Classically, overhead athletes such as baseball pitchers, swimmers, and weightlifters represent a distinct patient population with a higher predisposition for developing TOS. The repetitive shoulder activities of these athletes can lead to scapular dyskinesia caused by hypertrophied scalene and pectoralis minor muscles which can result in compression of the neurovascular bundle at the thoracic outlet [1-3]. Other risk factors for aTOS include cervical ribs, first rib anomalies, fibrocartilaginous bands, and aberrant vasculature origins or courses [1-4]. It is possible for the etiology to be multifactorial, as was likely the case for the runner presented in this report. We hypothesize that this patient’s symptoms were a result of a thoracic outlet anomaly which was likely exacerbated by abnormal arm positioning while running.
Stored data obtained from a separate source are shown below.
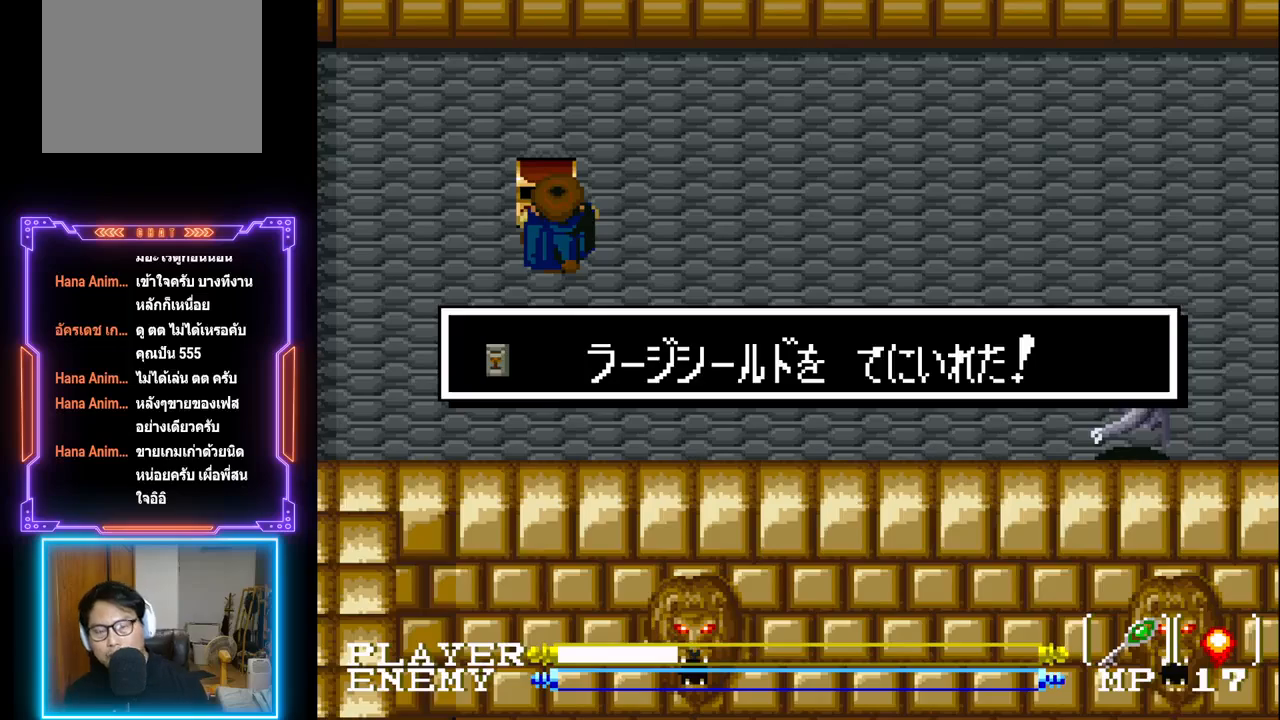
{"buttons": [], "left_stick": "center", "events": []}
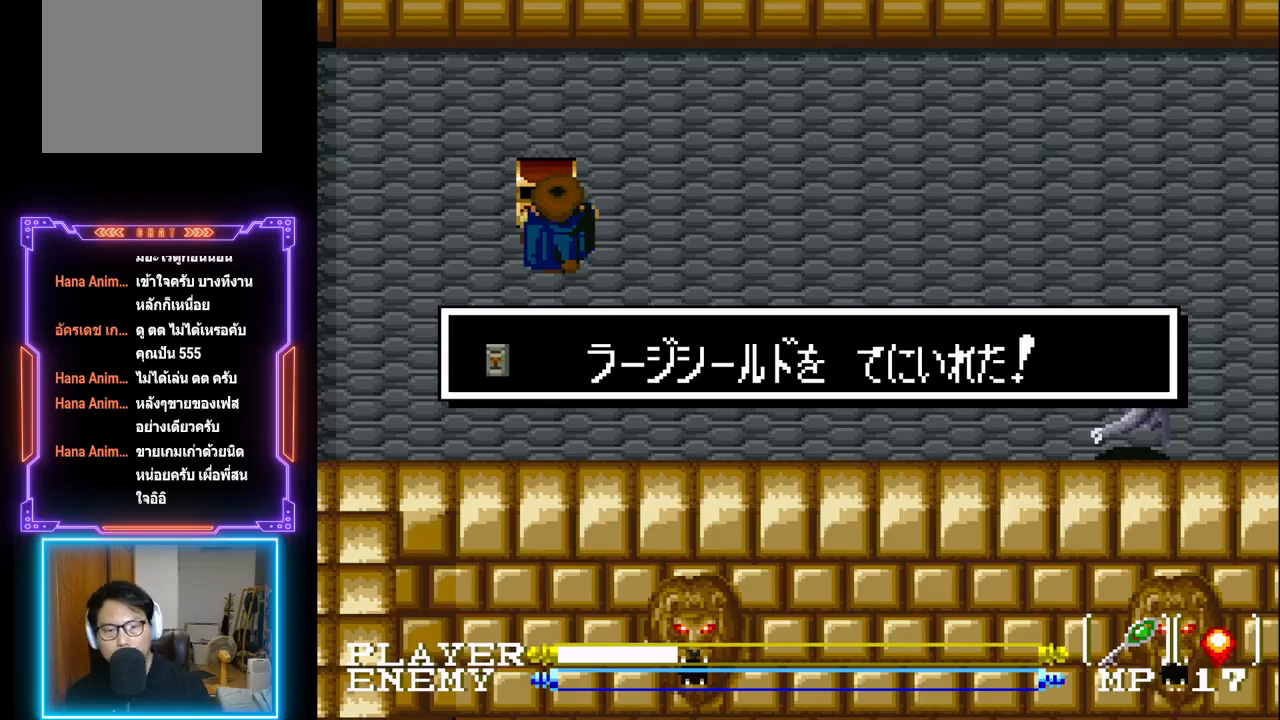
{"buttons": [], "left_stick": "center", "events": []}
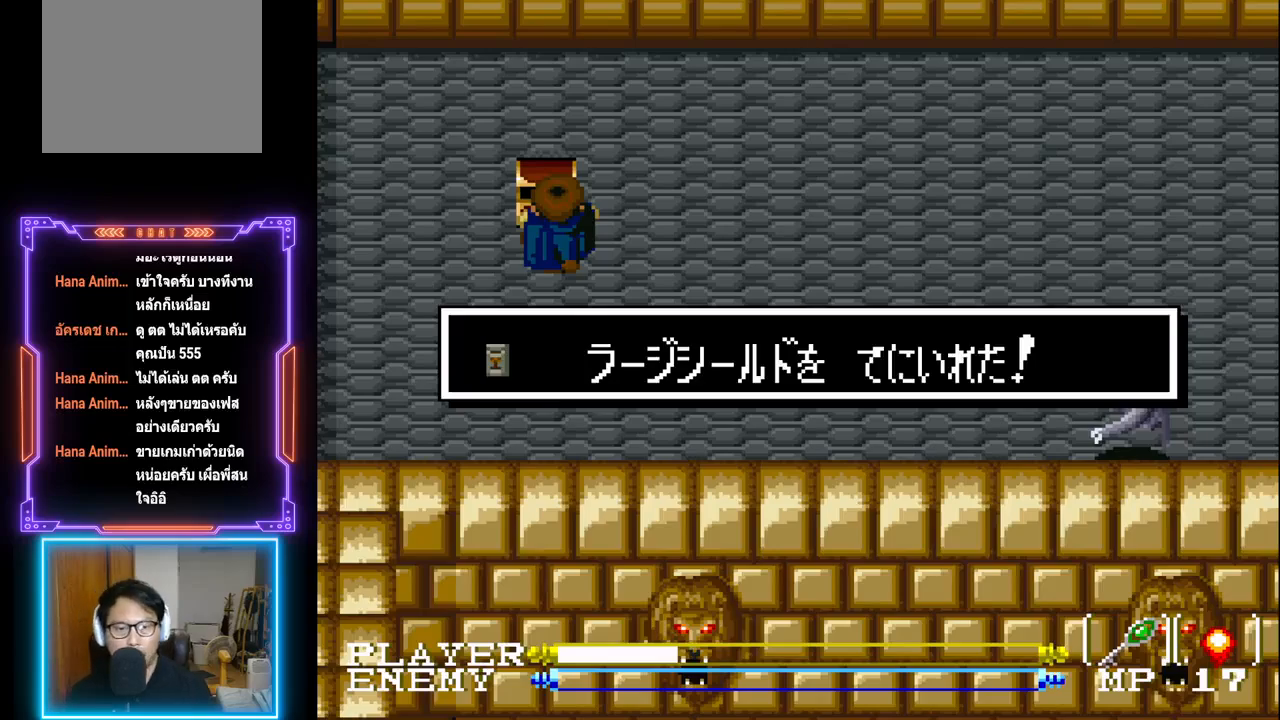
{"buttons": ["DPAD_DOWN"], "left_stick": "center", "events": [[483, "DPAD_DOWN", "down"]]}
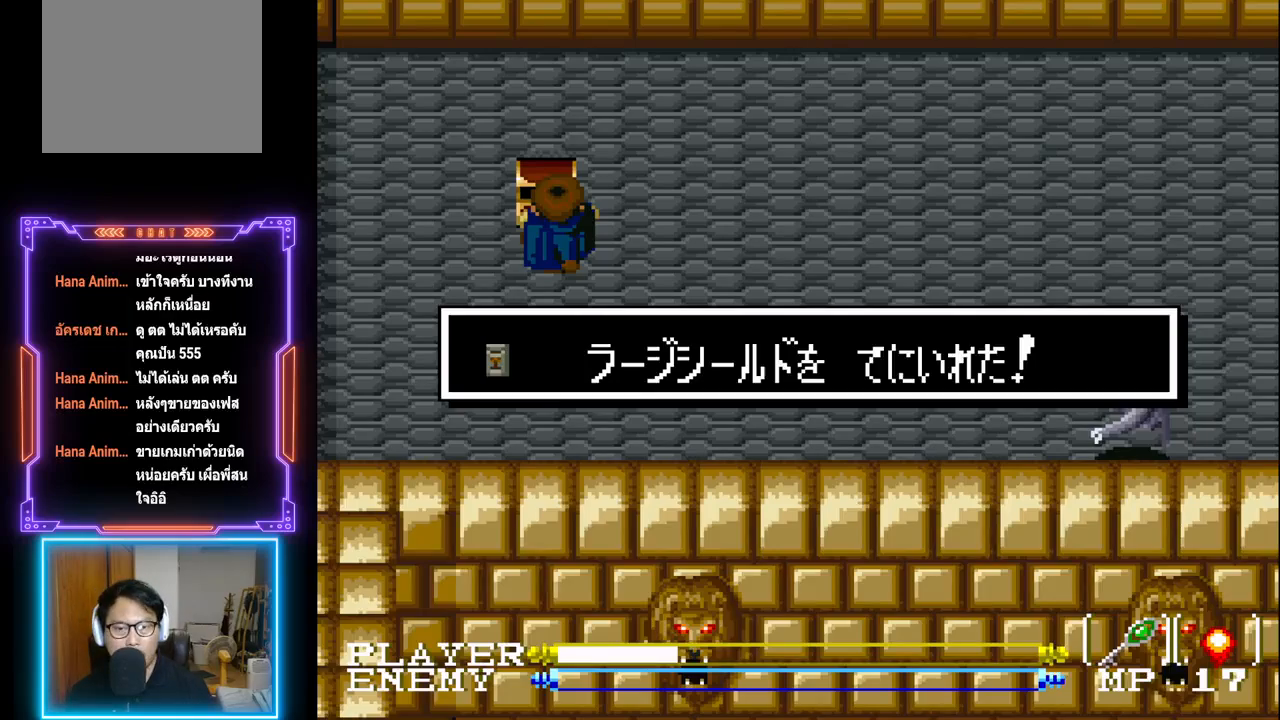
{"buttons": ["DPAD_DOWN"], "left_stick": "center", "events": [[100, "CIRCLE", "down"], [167, "DPAD_DOWN", "up"], [233, "CIRCLE", "up"], [317, "CIRCLE", "down"], [433, "CIRCLE", "up"], [500, "DPAD_DOWN", "down"]]}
As a result of the repetitive trauma and compression of the subclavian artery, there is progressive intimal damage, stenosis, and post-stenotic dilation which contribute to fusiform aneurysms, mural thrombosis, distal embolization, and ischemia [1-4].

Though physical examination maneuvers have been used for the initial evaluation of TOS, the definitive diagnosis can only be made through vascular studies to include segmental Doppler, CTA, and magnetic resonance angiography [1]. Treatment is conservative for asymptomatic patients without evidence of arterial degeneration, but surgical intervention is necessary for those who are symptomatic or have arterial disease [1,3]. Non-surgical attempts to decompress the neurovascular bundle include scalene muscle stretching, botulism toxin injection into the scalene muscles, and diaphragmatic breathing techniques to decrease the workload of the scalenes during intense aerobic exercise [5-7]. Maintenance of good posture during activity as well as avoidance of overhead arm positioning while sleeping may also help with neurovascular compression [8]. Failure of these interventions may necessitate the avoidance of overhead activities that cause symptoms. Surgical interventions for aTOS begin with the removal of anomalous ribs or fibrous bands [1]. Subclavian artery repair is indicated for arterial degeneration, dilation, or aneurysm to prevent upper limb ischemia [9]. After surgery, patients should commit to a rehabilitation program that addresses muscle imbalances (e.g., weak upper trapezius, levator scapulae, and sternocleidomastoid relative to hypertrophied scalenes, lower trapezius, and pectoralis) and range of motion exercises [10]. Strengths of this case report include an extensive workup, including physical examination and imaging studies, clear imaging to support diagnosis, and satisfactory response to treatment. The major limitation is the lack of documented post-surgical rehabilitation as well as long-term follow-up.

Conclusions

In conclusion, aTOS is the clinical manifestation of vascular compression associated with pain, paresthesias, weakness, and fatigability of the ipsilateral upper extremity. Vascular imaging confirms the diagnosis, and definitive treatment includes the surgical resection of structures causing vascular compression. Though aTOS most frequently presents in overhead athletes, it should remain on the differential for any patient with the symptom cluster described previously. Early intervention prevents vascular insufficiency and distal ischemia.